DATA.
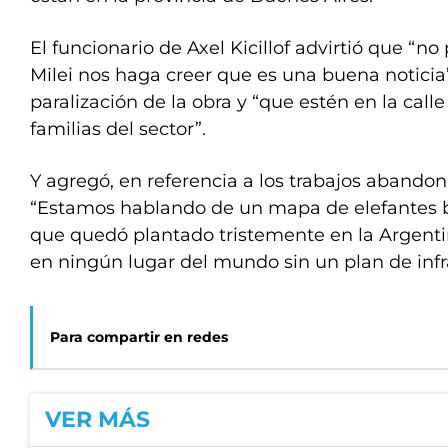
El funcionario de Axel Kicillof advirtió que “
Milei nos haga creer que es una buena noticia
paralización de la obra y “que estén en la cal
familias del sector”.
Y agregó, en referencia a los trabajos abando
“Estamos hablando de un mapa de elefantes b
que quedó plantado tristemente en la Argentin
en ningún lugar del mundo sin un plan de infr
Para compartir en redes
VER MÁS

WHAT YOU NEED TO DO. Start at the line containing "paralización de la" and return each line up to and including the last line of the material.

YOUR SOLUTION.
paralización de la obra y “que estén en la cal
familias del sector”.
Y agregó, en referencia a los trabajos abando
“Estamos hablando de un mapa de elefantes b
que quedó plantado tristemente en la Argentin
en ningún lugar del mundo sin un plan de infr
Para compartir en redes
VER MÁS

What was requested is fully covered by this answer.